Ao longo dessa terça-feira, 1º de dezembro, a deputada Fernanda Melchionna, ao lado do ex-árbitro de futebol e ativista antirracista, Márcio Chagas, participou de uma série de atividades que compõe a agenda da comissão externa da Câmara dos Deputados, integrada por parlamentares, negros, que acompanha as ações de investigação do assassinato de João Alberto Ferreira, ocorrido em 19 de novembro, no Carrefour em Porto Alegre.
Além de prestar condolências e solidariedade aos familiares de João Alberto, entre os quais estava o pai e sua companheira Milena, a deputada também acompanhou a reunião com a bancada de Vereadores negros recém-eleitos de Porto Alegre e movimentos sociais, com a Defensoria Civil Pública do RS, Superintendência Regional da Delegacia de Polícia Federal no RS, governador Eduardo Leite e Presidência do Tribunal de Justiça do RS.
“Beto foi vítima de uma execução brutal, crime que não pode ficar impune, por isso cobramos hoje o governador Eduardo Leite para que o Inquérito diante desse crime seja rápido e que não só a empresa privada que terceirizava o serviço de segurança pública, mas também o Carrefour seja responsabilizado. Nós queremos também que o Estado, além da autuação desse crime como homicídio qualificado, reconheça também o crime de racismo”, apontou Fernanda.
Márcio Chagas também lembrou que o assassinato de Gustavo Amaral, que já completou 7 meses teve como desfecho do inquérito a absolvição do policial sob a justificativa de legítima defesa. “O racismo é o crime perfeito: quem denuncia se torna o vilão e quem comete se torna a vítima. Esse espancamento nunca aconteceria se fosse uma pessoa não-negra. Hoje, infelizmente, nós estamos aqui novamente lutando por mais um corpo negro, vítima do racismo estrutural. E há quem diga ainda que não existe racismo no Brasil”, disse.
Fernanda também complementou que a não punição desse policial que assassinou Gustavo Amaral é um salvo conduto para matar. “Não adianta o governador Eduardo Leite reconhecer o racismo estrutural, mas não enfrentar estruturalmente e punir esses agentes da segurança pública. Queremos ações práticas, e não apenas simbólicas”, disse.
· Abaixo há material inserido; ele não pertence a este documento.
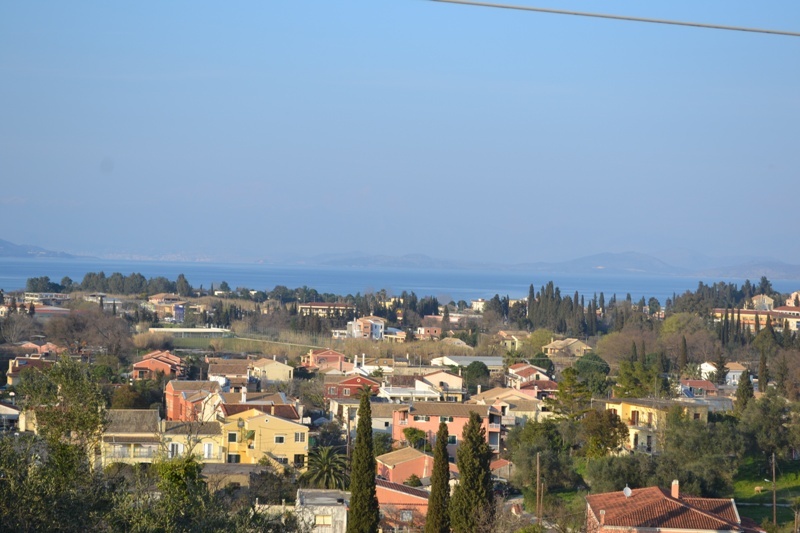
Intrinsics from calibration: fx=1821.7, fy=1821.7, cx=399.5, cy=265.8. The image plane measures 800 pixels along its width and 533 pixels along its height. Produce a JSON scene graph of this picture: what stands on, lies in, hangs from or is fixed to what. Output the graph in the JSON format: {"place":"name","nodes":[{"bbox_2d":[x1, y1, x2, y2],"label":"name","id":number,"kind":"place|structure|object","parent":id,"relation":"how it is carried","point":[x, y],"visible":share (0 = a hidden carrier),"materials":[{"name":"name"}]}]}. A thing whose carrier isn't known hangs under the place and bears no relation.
{"place":"outdoors","nodes":[
{"label":"outdoors","id":0,"kind":"place"},
{"bbox_2d":[0,403,21,431],"label":"house","id":1,"kind":"structure","parent":0,"point":[11,414],"materials":[{"name":"white"}]},
{"bbox_2d":[6,355,54,384],"label":"house","id":2,"kind":"structure","parent":0,"point":[24,361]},
{"bbox_2d":[0,238,79,258],"label":"hill","id":3,"kind":"structure","parent":0,"point":[7,243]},
{"bbox_2d":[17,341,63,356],"label":"house","id":4,"kind":"structure","parent":0,"point":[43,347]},
{"bbox_2d":[23,292,70,304],"label":"building","id":5,"kind":"structure","parent":0,"point":[30,297],"materials":[{"name":"white"}]},
{"bbox_2d":[31,306,70,317],"label":"building","id":6,"kind":"structure","parent":0,"point":[60,313],"materials":[{"name":"pink"}]},
{"bbox_2d":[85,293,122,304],"label":"building","id":7,"kind":"structure","parent":0,"point":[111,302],"materials":[{"name":"white"}]},
{"bbox_2d":[99,409,162,466],"label":"yellow house","id":8,"kind":"structure","parent":0,"point":[149,415],"materials":[{"name":"beige paint"}]},
{"bbox_2d":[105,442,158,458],"label":"balcony","id":9,"kind":"structure","parent":8,"relation":"attached to","point":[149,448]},
{"bbox_2d":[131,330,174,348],"label":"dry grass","id":10,"kind":"structure","parent":0,"point":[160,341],"visible":0.68,"materials":[{"name":"plant"}]},
{"bbox_2d":[133,350,183,378],"label":"red house","id":11,"kind":"structure","parent":0,"point":[166,367],"materials":[{"name":"red paint"}]},
{"bbox_2d":[148,294,188,319],"label":"house","id":12,"kind":"structure","parent":0,"point":[163,300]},
{"bbox_2d":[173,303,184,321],"label":"blue building","id":13,"kind":"structure","parent":0,"point":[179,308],"materials":[{"name":"blue"}]},
{"bbox_2d":[147,327,233,338],"label":"long building","id":14,"kind":"structure","parent":0,"point":[191,330],"materials":[{"name":"white"}]},
{"bbox_2d":[164,380,220,421],"label":"red house","id":15,"kind":"structure","parent":0,"point":[169,393],"materials":[{"name":"red paint"}]},
{"bbox_2d":[161,419,223,461],"label":"yellow house","id":16,"kind":"structure","parent":0,"point":[209,438],"materials":[{"name":"paint"}]},
{"bbox_2d":[169,442,183,455],"label":"window","id":17,"kind":"structure","parent":16,"relation":"in","point":[180,446],"materials":[{"name":"white"}]},
{"bbox_2d":[203,442,213,458],"label":"window","id":18,"kind":"structure","parent":16,"relation":"in","point":[207,448],"materials":[{"name":"white"}]},
{"bbox_2d":[207,358,252,389],"label":"house","id":19,"kind":"structure","parent":0,"point":[224,369],"materials":[{"name":"brown tile"}]},
{"bbox_2d":[201,462,271,487],"label":"house","id":20,"kind":"structure","parent":0,"point":[221,465],"materials":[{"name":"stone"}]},
{"bbox_2d":[218,394,299,419],"label":"house","id":21,"kind":"structure","parent":0,"point":[281,409],"materials":[{"name":"brown tile"}]},
{"bbox_2d":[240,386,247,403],"label":"chimney","id":22,"kind":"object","parent":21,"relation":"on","point":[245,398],"visible":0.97,"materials":[{"name":"white paint"}]},
{"bbox_2d":[219,409,308,466],"label":"yellow house","id":23,"kind":"structure","parent":0,"point":[285,423],"materials":[{"name":"yellow paint"}]},
{"bbox_2d":[227,432,237,441],"label":"window","id":24,"kind":"structure","parent":23,"relation":"in","point":[234,437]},
{"bbox_2d":[227,453,240,462],"label":"window","id":25,"kind":"structure","parent":23,"relation":"in","point":[230,456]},
{"bbox_2d":[274,435,284,442],"label":"window","id":26,"kind":"structure","parent":23,"relation":"in","point":[282,438],"materials":[{"name":"white"}]},
{"bbox_2d":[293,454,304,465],"label":"window","id":27,"kind":"structure","parent":23,"relation":"in","point":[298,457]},
{"bbox_2d":[295,432,305,441],"label":"window","id":28,"kind":"structure","parent":23,"relation":"in","point":[299,438],"materials":[{"name":"white"}]},
{"bbox_2d":[250,356,294,383],"label":"house","id":29,"kind":"structure","parent":0,"point":[270,369],"materials":[{"name":"paint"}]},
{"bbox_2d":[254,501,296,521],"label":"wall","id":30,"kind":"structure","parent":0,"point":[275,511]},
{"bbox_2d":[137,329,486,361],"label":"dry field","id":31,"kind":"structure","parent":0,"point":[262,348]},
{"bbox_2d":[295,488,349,532],"label":"white building","id":32,"kind":"structure","parent":0,"point":[309,502],"materials":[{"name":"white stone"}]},
{"bbox_2d":[314,514,331,524],"label":"window","id":33,"kind":"structure","parent":32,"relation":"in","point":[323,519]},
{"bbox_2d":[303,348,347,370],"label":"house","id":34,"kind":"structure","parent":0,"point":[340,356],"materials":[{"name":"pink paint"}]},
{"bbox_2d":[298,302,353,317],"label":"building","id":35,"kind":"structure","parent":0,"point":[313,306],"materials":[{"name":"beige brick"}]},
{"bbox_2d":[322,374,380,400],"label":"red house","id":36,"kind":"structure","parent":0,"point":[354,379],"materials":[{"name":"red paint"}]},
{"bbox_2d":[346,315,384,339],"label":"white house","id":37,"kind":"structure","parent":0,"point":[376,328],"materials":[{"name":"white paint"}]},
{"bbox_2d":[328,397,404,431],"label":"house","id":38,"kind":"structure","parent":0,"point":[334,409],"materials":[{"name":"beige paint"}]},
{"bbox_2d":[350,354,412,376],"label":"house","id":39,"kind":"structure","parent":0,"point":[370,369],"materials":[{"name":"white paint"}]},
{"bbox_2d":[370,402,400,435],"label":"house","id":40,"kind":"structure","parent":0,"point":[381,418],"materials":[{"name":"white paint"}]},
{"bbox_2d":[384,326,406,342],"label":"building","id":41,"kind":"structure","parent":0,"point":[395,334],"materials":[{"name":"beige paint"}]},
{"bbox_2d":[0,0,799,267],"label":"sky","id":42,"kind":"structure","parent":0,"point":[362,182],"materials":[{"name":"blue"}]},
{"bbox_2d":[0,257,799,305],"label":"sea","id":43,"kind":"structure","parent":0,"point":[19,269],"materials":[{"name":"blue liquid"}]},
{"bbox_2d":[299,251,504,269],"label":"hill","id":44,"kind":"structure","parent":0,"point":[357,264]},
{"bbox_2d":[377,479,430,532],"label":"house","id":45,"kind":"structure","parent":0,"point":[396,485],"materials":[{"name":"orange paint"}]},
{"bbox_2d":[400,510,412,521],"label":"window","id":46,"kind":"structure","parent":45,"relation":"in","point":[407,516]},
{"bbox_2d":[375,446,433,483],"label":"house","id":47,"kind":"structure","parent":0,"point":[385,465],"materials":[{"name":"paint"}]},
{"bbox_2d":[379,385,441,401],"label":"white building","id":48,"kind":"structure","parent":0,"point":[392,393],"materials":[{"name":"white paint"}]},
{"bbox_2d":[415,324,442,338],"label":"house","id":49,"kind":"structure","parent":0,"point":[434,330],"materials":[{"name":"brick"}]},
{"bbox_2d":[416,369,463,395],"label":"house","id":50,"kind":"structure","parent":0,"point":[450,379],"materials":[{"name":"beige paint"}]},
{"bbox_2d":[389,401,502,457],"label":"pink building","id":51,"kind":"structure","parent":0,"point":[456,423],"materials":[{"name":"pink paint"}]},
{"bbox_2d":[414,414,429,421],"label":"window","id":52,"kind":"structure","parent":51,"relation":"in","point":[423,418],"materials":[{"name":"white"}]},
{"bbox_2d":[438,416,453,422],"label":"window","id":53,"kind":"structure","parent":51,"relation":"in","point":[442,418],"materials":[{"name":"white"}]},
{"bbox_2d":[447,434,457,443],"label":"window","id":54,"kind":"structure","parent":51,"relation":"in","point":[453,438],"materials":[{"name":"white"}]},
{"bbox_2d":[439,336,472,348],"label":"house","id":55,"kind":"structure","parent":0,"point":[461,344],"materials":[{"name":"beige"}]},
{"bbox_2d":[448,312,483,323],"label":"building","id":56,"kind":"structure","parent":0,"point":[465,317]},
{"bbox_2d":[430,356,504,368],"label":"building","id":57,"kind":"structure","parent":0,"point":[478,358],"materials":[{"name":"white"}]},
{"bbox_2d":[470,299,486,311],"label":"building","id":58,"kind":"structure","parent":0,"point":[479,305],"materials":[{"name":"white paint"}]},
{"bbox_2d":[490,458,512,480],"label":"house","id":59,"kind":"structure","parent":0,"point":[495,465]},
{"bbox_2d":[469,386,546,423],"label":"house","id":60,"kind":"structure","parent":0,"point":[523,390],"materials":[{"name":"beige"}]},
{"bbox_2d":[499,330,529,349],"label":"house","id":61,"kind":"structure","parent":0,"point":[514,337],"materials":[{"name":"paint"}]},
{"bbox_2d":[507,362,554,387],"label":"house","id":62,"kind":"structure","parent":0,"point":[520,369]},
{"bbox_2d":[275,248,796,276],"label":"mountain range","id":63,"kind":"structure","parent":0,"point":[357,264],"materials":[{"name":"grey"}]},
{"bbox_2d":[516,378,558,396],"label":"house","id":64,"kind":"structure","parent":0,"point":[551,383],"materials":[{"name":"red"}]},
{"bbox_2d":[544,337,592,356],"label":"house","id":65,"kind":"structure","parent":0,"point":[575,347],"materials":[{"name":"beige"}]},
{"bbox_2d":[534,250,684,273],"label":"hill","id":66,"kind":"structure","parent":0,"point":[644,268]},
{"bbox_2d":[426,0,799,35],"label":"overhead cable","id":67,"kind":"object","parent":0,"point":[601,16],"visible":0.95,"materials":[{"name":"grey plastic"}]},
{"bbox_2d":[602,397,709,455],"label":"yellow house","id":68,"kind":"structure","parent":0,"point":[620,406],"materials":[{"name":"yellow paint"}]},
{"bbox_2d":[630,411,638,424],"label":"window","id":69,"kind":"structure","parent":68,"relation":"in","point":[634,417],"materials":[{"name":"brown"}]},
{"bbox_2d":[586,482,750,532],"label":"house","id":70,"kind":"structure","parent":0,"point":[659,491],"materials":[{"name":"red tile"}]},
{"bbox_2d":[622,485,631,496],"label":"satellite dish","id":71,"kind":"object","parent":70,"relation":"on","point":[628,491],"visible":0.82,"materials":[{"name":"white"}]},
{"bbox_2d":[670,479,679,498],"label":"chimney","id":72,"kind":"object","parent":70,"relation":"on","point":[677,491],"visible":0.85,"materials":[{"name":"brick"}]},
{"bbox_2d":[678,378,718,396],"label":"house","id":73,"kind":"structure","parent":0,"point":[706,383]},
{"bbox_2d":[699,361,745,385],"label":"house","id":74,"kind":"structure","parent":0,"point":[736,370],"materials":[{"name":"white paint"}]},
{"bbox_2d":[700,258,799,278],"label":"hill","id":75,"kind":"structure","parent":0,"point":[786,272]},
{"bbox_2d":[712,306,799,332],"label":"building","id":76,"kind":"structure","parent":0,"point":[785,311],"materials":[{"name":"paint"}]},
{"bbox_2d":[750,294,775,310],"label":"building","id":77,"kind":"structure","parent":0,"point":[755,302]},
{"bbox_2d":[733,456,799,529],"label":"lawn","id":78,"kind":"structure","parent":0,"point":[797,479],"materials":[{"name":"green plant"}]},
{"bbox_2d":[771,452,776,524],"label":"utility pole","id":79,"kind":"object","parent":78,"relation":"on","point":[774,504],"visible":0.95,"materials":[{"name":"brown wood"}]},
{"bbox_2d":[785,290,799,306],"label":"building","id":80,"kind":"structure","parent":0,"point":[794,296],"materials":[{"name":"beige"}]},
{"label":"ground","id":81,"kind":"structure","parent":0},
{"bbox_2d":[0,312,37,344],"label":"bare tree","id":82,"kind":"object","parent":81,"relation":"on","point":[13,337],"visible":0.94,"materials":[{"name":"brown plant"}]},
{"bbox_2d":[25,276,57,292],"label":"tree","id":83,"kind":"object","parent":81,"relation":"on","point":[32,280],"visible":0.87,"materials":[{"name":"green plant"}]},
{"bbox_2d":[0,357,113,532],"label":"tree","id":84,"kind":"object","parent":81,"relation":"on","point":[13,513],"visible":0.99,"materials":[{"name":"green plant"}]},
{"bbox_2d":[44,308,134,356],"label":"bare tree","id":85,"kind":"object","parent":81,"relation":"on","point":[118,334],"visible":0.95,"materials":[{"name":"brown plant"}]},
{"bbox_2d":[23,271,197,295],"label":"tree row","id":86,"kind":"object","parent":81,"relation":"on","point":[86,282],"visible":0.87,"materials":[{"name":"green plant"}]},
{"bbox_2d":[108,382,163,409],"label":"tree","id":87,"kind":"object","parent":81,"relation":"on","point":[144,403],"visible":0.75,"materials":[{"name":"green plant"}]},
{"bbox_2d":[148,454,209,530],"label":"tree","id":88,"kind":"object","parent":81,"relation":"on","point":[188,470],"visible":0.8,"materials":[{"name":"green plant"}]},
{"bbox_2d":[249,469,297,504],"label":"shrub","id":89,"kind":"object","parent":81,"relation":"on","point":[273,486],"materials":[{"name":"green plant"}]},
{"bbox_2d":[301,445,350,489],"label":"palm tree","id":90,"kind":"object","parent":81,"relation":"on","point":[331,470],"visible":0.83,"materials":[{"name":"green plant"}]},
{"bbox_2d":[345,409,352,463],"label":"utility pole","id":91,"kind":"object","parent":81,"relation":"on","point":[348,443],"visible":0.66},
{"bbox_2d":[346,386,380,532],"label":"cypress tree","id":92,"kind":"object","parent":81,"relation":"on","point":[373,485],"visible":0.99,"materials":[{"name":"green plant"}]},
{"bbox_2d":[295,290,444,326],"label":"tree row","id":93,"kind":"object","parent":81,"relation":"on","point":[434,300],"visible":0.71,"materials":[{"name":"plant"}]},
{"bbox_2d":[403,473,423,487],"label":"shrub","id":94,"kind":"object","parent":81,"relation":"on","point":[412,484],"visible":0.61,"materials":[{"name":"green plant"}]},
{"bbox_2d":[402,427,428,449],"label":"shrub","id":95,"kind":"object","parent":81,"relation":"on","point":[410,434],"visible":0.77,"materials":[{"name":"green plant"}]},
{"bbox_2d":[424,420,451,532],"label":"cypress tree","id":96,"kind":"object","parent":81,"relation":"on","point":[437,463],"visible":1,"materials":[{"name":"plant"}]},
{"bbox_2d":[450,410,494,532],"label":"cypress tree","id":97,"kind":"object","parent":81,"relation":"on","point":[472,420],"visible":0.99,"materials":[{"name":"plant"}]},
{"bbox_2d":[463,361,490,386],"label":"tree","id":98,"kind":"object","parent":81,"relation":"on","point":[475,373],"visible":0.89,"materials":[{"name":"green plant"}]},
{"bbox_2d":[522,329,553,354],"label":"tree","id":99,"kind":"object","parent":81,"relation":"on","point":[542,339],"visible":0.75,"materials":[{"name":"green plant"}]},
{"bbox_2d":[535,452,542,524],"label":"utility pole","id":100,"kind":"object","parent":81,"relation":"on","point":[537,479],"visible":0.95,"materials":[{"name":"brown wood"}]},
{"bbox_2d":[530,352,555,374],"label":"tree","id":101,"kind":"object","parent":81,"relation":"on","point":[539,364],"visible":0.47,"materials":[{"name":"green plant"}]},
{"bbox_2d":[507,420,580,493],"label":"tree","id":102,"kind":"object","parent":81,"relation":"on","point":[542,451],"visible":0.87,"materials":[{"name":"green plant"}]},
{"bbox_2d":[520,281,602,336],"label":"tree row","id":103,"kind":"object","parent":81,"relation":"on","point":[529,299],"visible":0.86,"materials":[{"name":"green plant"}]},
{"bbox_2d":[548,366,590,418],"label":"tree","id":104,"kind":"object","parent":81,"relation":"on","point":[569,378],"visible":0.79,"materials":[{"name":"green plant"}]},
{"bbox_2d":[573,355,610,394],"label":"tree","id":105,"kind":"object","parent":81,"relation":"on","point":[586,367],"visible":0.81,"materials":[{"name":"green plant"}]},
{"bbox_2d":[581,407,629,457],"label":"tree","id":106,"kind":"object","parent":81,"relation":"on","point":[603,428],"visible":0.89,"materials":[{"name":"green plant"}]},
{"bbox_2d":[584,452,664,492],"label":"tree","id":107,"kind":"object","parent":81,"relation":"on","point":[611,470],"visible":0.72,"materials":[{"name":"green plant"}]},
{"bbox_2d":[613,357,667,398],"label":"tree","id":108,"kind":"object","parent":81,"relation":"on","point":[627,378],"visible":0.79,"materials":[{"name":"green plant"}]},
{"bbox_2d":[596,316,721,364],"label":"tree","id":109,"kind":"object","parent":81,"relation":"on","point":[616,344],"visible":0.79,"materials":[{"name":"plant"}]},
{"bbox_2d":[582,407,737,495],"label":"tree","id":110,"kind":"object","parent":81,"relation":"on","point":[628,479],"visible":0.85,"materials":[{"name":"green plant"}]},
{"bbox_2d":[679,335,687,372],"label":"cypress tree","id":111,"kind":"object","parent":81,"relation":"on","point":[684,345],"visible":0.81,"materials":[{"name":"green plant"}]},
{"bbox_2d":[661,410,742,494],"label":"tree","id":112,"kind":"object","parent":81,"relation":"on","point":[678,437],"visible":0.81,"materials":[{"name":"green plant"}]},
{"bbox_2d":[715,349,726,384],"label":"cypress tree","id":113,"kind":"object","parent":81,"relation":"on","point":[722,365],"visible":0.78,"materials":[{"name":"green plant"}]},
{"bbox_2d":[671,278,779,313],"label":"tree row","id":114,"kind":"object","parent":81,"relation":"on","point":[714,285],"visible":0.59,"materials":[{"name":"green plant"}]},
{"bbox_2d":[733,368,753,413],"label":"cypress tree","id":115,"kind":"object","parent":81,"relation":"on","point":[744,390],"visible":0.67,"materials":[{"name":"plant"}]},
{"bbox_2d":[757,348,767,392],"label":"cypress tree","id":116,"kind":"object","parent":81,"relation":"on","point":[763,365],"visible":0.86,"materials":[{"name":"plant"}]},
{"bbox_2d":[739,389,798,464],"label":"tree","id":117,"kind":"object","parent":81,"relation":"on","point":[764,421],"visible":0.97,"materials":[{"name":"green plant"}]},
{"bbox_2d":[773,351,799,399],"label":"tree","id":118,"kind":"object","parent":81,"relation":"on","point":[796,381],"visible":0.97,"materials":[{"name":"brown plant"}]}
]}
Na reunião junto à Defensoria Pública do RS, Fernanda lembrou que a Lei Orgânica de Porto Alegre possui, em seu artigo 150, uma penalidade administrativa que prevê multa e a cassação do alvará de estabelecimentos comerciais que praticam atos de qualquer tipo de discriminação (racial, sexual, de gênero ou por deficiência, por exemplo), mas que não é posta em prática. “É preciso de um ajustamento de conduta do próprio município de Porto Alegre, que, na prática, não cumpre o que está previsto no artigo 150, ignorando uma lei que deveria coibir atos discrimatórios”, pontou.
Como um dos objetivos da comissão externa, Fernanda também reforçou a necessidade de avançar em uma legislação antirracista, que enfrente de forma mais central o racismo estrutural. Na última semana, a deputada protocolou um projeto de lei para reconhecer a responsabilidade objetiva das empresas privadas pelos crimes de racismo cometidos em seus estabelecimentos, seja por seus empregados, seja pelas empresas prestadoras de serviço. O PL é uma resposta ao caso de racismo que culminou na morte de Beto.
Em reunião da Comissão Externa, a Superintendência Regional da Delegacia de Polícia Federal no RS informou que os trabalhadores de segurança do Carrefour contratados pela Vector Terceirização de Serviços eram, na verdade, fiscais de prevenção de perdas (vigilância não armada). Isso quer dizer que não tinham treinamento específico para realizar a vigilância patrimonial, nem autorização para uso de armamento. “São trabalhadores que obviamente recebem salários mais baixos. Uma irregularidade atrás da outra que revela muito para além do racismo: a precarização das relações de trabalho e a sanha de lucrar sempre um pouco mais.”, disse.
A deputada colocou a necessidade de garantir a fiscalização do Estado sob essas empresas terceirizadas de segurança privada, que, muitas vezes, atuam de forma irregular, e combater o conflito de interesses que há entre o público e privado quando vemos uma empresa de segurança privada, como a Vector, ter em seu quadro de sócios uma agente de segurança do estado assim como o fato de um dos funcionários da empresa ser policial militar temporário.
“Reconhecer que vivemos na capital mais segregada racialmente do país e o racismo estrutural é um passo também importante nessa luta por Justiça por Beto e sua família, que sofre uma perda irreparável. A luta por Justiça também é urgente para que a impunidade diante desse assassinato não impere e fortaleça o combate ao racismo estrutural e institucional no Brasil, finalizou.